Who is John Deere making equipment for?

Mcintosh
Matt Mcintosh Correspondent North America
The John Deere 8R fully autonomous tractor is displayed ahead of the Consumer Electronics Show (CES) on January 4, 2022 in Las Vegas, Nevada. - Photo: Patrick T. Fallon / AFP
The John Deere 8R fully autonomous tractor is displayed ahead of the Consumer Electronics Show (CES) on January 4, 2022 in Las Vegas, Nevada. - Photo: Patrick T. Fallon / AFP

The rhetoric of futurists, large equipment companies, governments and others seems completely out of step with what many can actually afford to spend and risk.

From word processing software to Netflix to the iPhone – it’s hard for anyone to avoid subscription-based services and proprietary item design. John Deere’s focus on a combination of highly advanced equipment and pay-for-play software technologies is certainly not new, nor is the company’s vocal emphasis on that particular business model. It does, however, run in the face of consistent calls for greater flexibility in equipment and data management.
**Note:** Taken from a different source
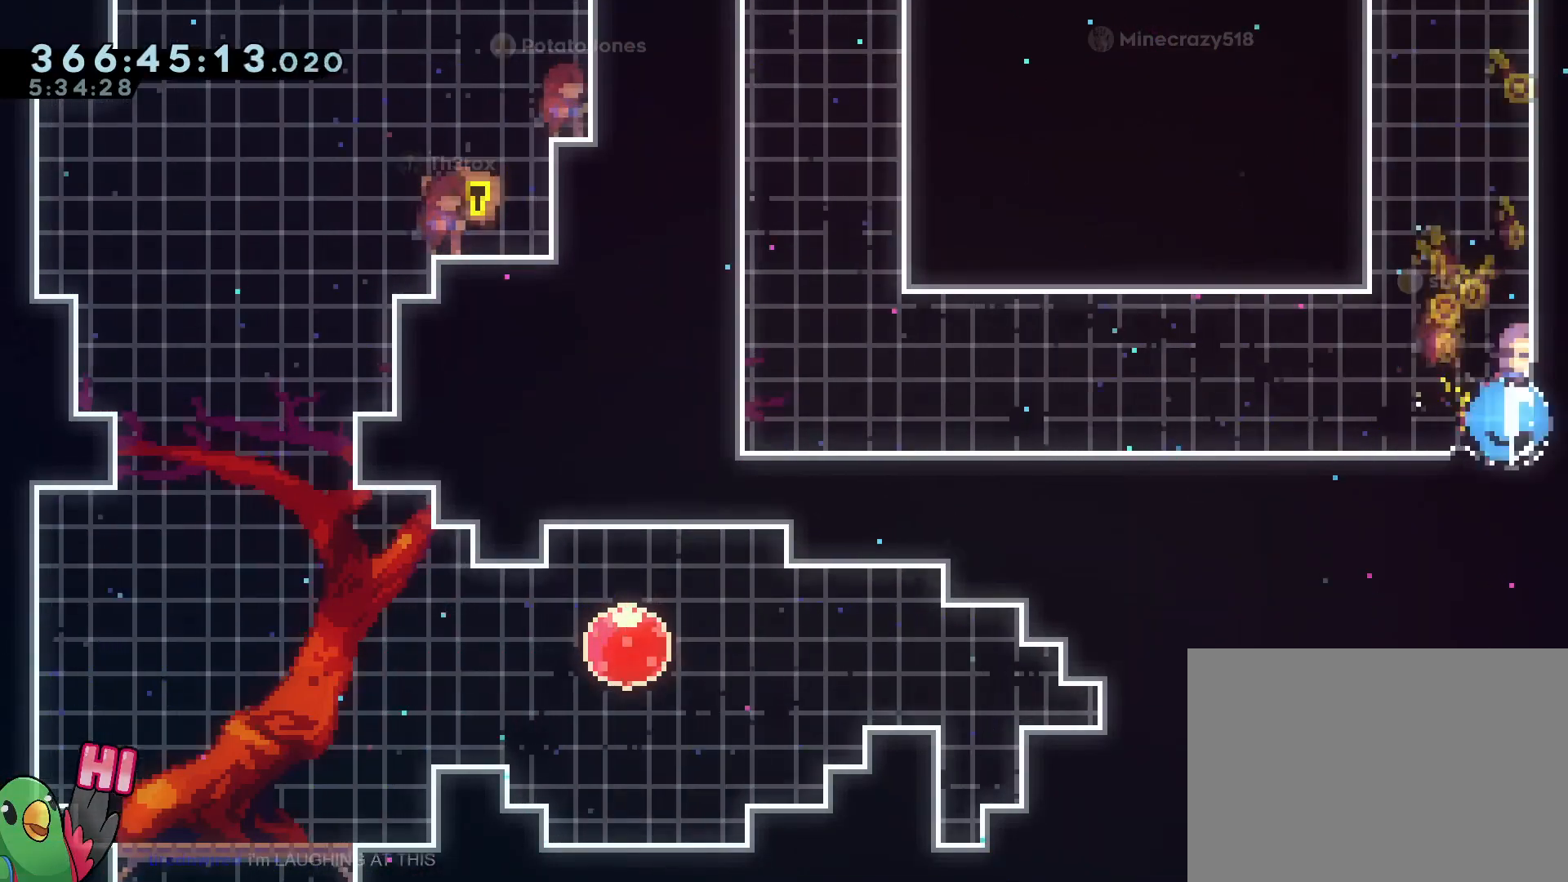
{"buttons": ["B"], "left_stick": "right", "right_stick": "center", "events": [[67, "Y", "up"], [167, "B", "down"], [200, "left_stick", "left"], [334, "B", "up"], [384, "B", "down"], [434, "left_stick", "right"]]}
Right to adapt, rather than repair?

An article published by Reuters on May 27 highlighted how John Deere is increasingly “tearing a page from the technology world’s playbook – combining cutting-edge hardware with software and subscription models to drive revenue growth.”

So, if you buy a green tractor, you buy the green software. This is a given. It also means you pay the company regularly to keep running the green software. If it pencils, then sure, it makes business sense to do so. But what if it stops working, even temporarily? What if there’s a better option, or service for other products in your respective area makes John Deere a lesser option? Set aside “right to repair” – what’s the vulnerability associated with not having a right to adapt?

If short term ownership and quick resale of a machine is an option, I guess these questions are kind of irrelevant. Just a reminder, though – not every farmer can do that, let alone acquire financing for new technologies without putting themselves in an overly vulnerable financial position.

You make payments, but build no equity

Getting trapped in a perpetual equipment rental cycle is a not uncommon criticism of equipment leasing. You make payments, but build no equity. Could a similar criticism be applied to investing in a machine which incurs repeated subscription costs, in addition to the original price tag, but also brings brand use exclusivity?

The Reuters article also highlights Julian Sanchez, director of emerging technology for John Deere, telling reporters the company is developing more technology to allow farmers to get productivity out of their land without having to spend so much money on fertilizer and inputs.

It’s hard to disagree with the fundamentals of Sanchez’s statement, particularly given the absurd cost of fertilizers being experienced worldwide. But let’s not kid ourselves here – John Deere and its large equipment competitors would not be driving towards a subscription-based revenue model if it didn’t make a lot of cash.

John Deere autonomous 8R tractor

New equipment is enormously expensive. John Deere’s autonomous 8R tractor, for example, is described as being $ 500,000 USD (around $ 630,000 Canadian dollars for this contributing writer), and that’s not including recurring subscription payments for the associated software.

Even the used equipment market is horrendously expensive. Prices are so high that equipment and the revolutionizing technologies housed within is, to be frank, completely out of reach for a huge portion of growers. The rhetoric of futurists, large equipment companies, governments and others seems completely out of step with what many can actually afford to spend and risk.

A self-perpetuating process?

Efficiency does not have to mean huge machines on huge acreage, yet that seems to be the going mantra. One presumes because that’s where the real profits lie.

Are smaller growers being left behind by large equipment manufacturers? I’d hazard to say this has indeed been the case, and not necessarily because smaller crop producers are themselves choosing to stick to older-school analogue methods of production (although there is something to be said about pre-digital systems).

I can’t help but wonder whether the decades-long drive for greater and greater efficiency by many of the large equipment manufacturers has played a major role in accelerating and accentuating the process of farm consolidation.

I’m sure historically low interest rates and ever-more leverageable assets have not helped reduce the rate of consolidation either, but that’s a conversation for another time.

It would be much easier to stomach the significant costs of new technology if it came with the assurance of flexibility

Bigger machines, more advanced systems, more pay-for-play services and non-interchangeable bells and whistles – I just can’t buy into it, not at the listed price anyway. It would be much easier to stomach the significant costs of new technology if it came with the assurance of flexibility. That goes for smaller growers as well as those working large acreages. At least for now, I imagine the aspirations of many operators for data-driven decisions, autonomy, and operational efficiency are much more likely to be met by other companies.

I suppose that highlights a fundamental question – do large equipment manufacturers even need smaller or medium sized farms? I hope the answer is yes, if only because of the perpetual need for a used market. Development trends and the rhetoric from large equipment manufacturers, however, certainly don’t add to my confidence.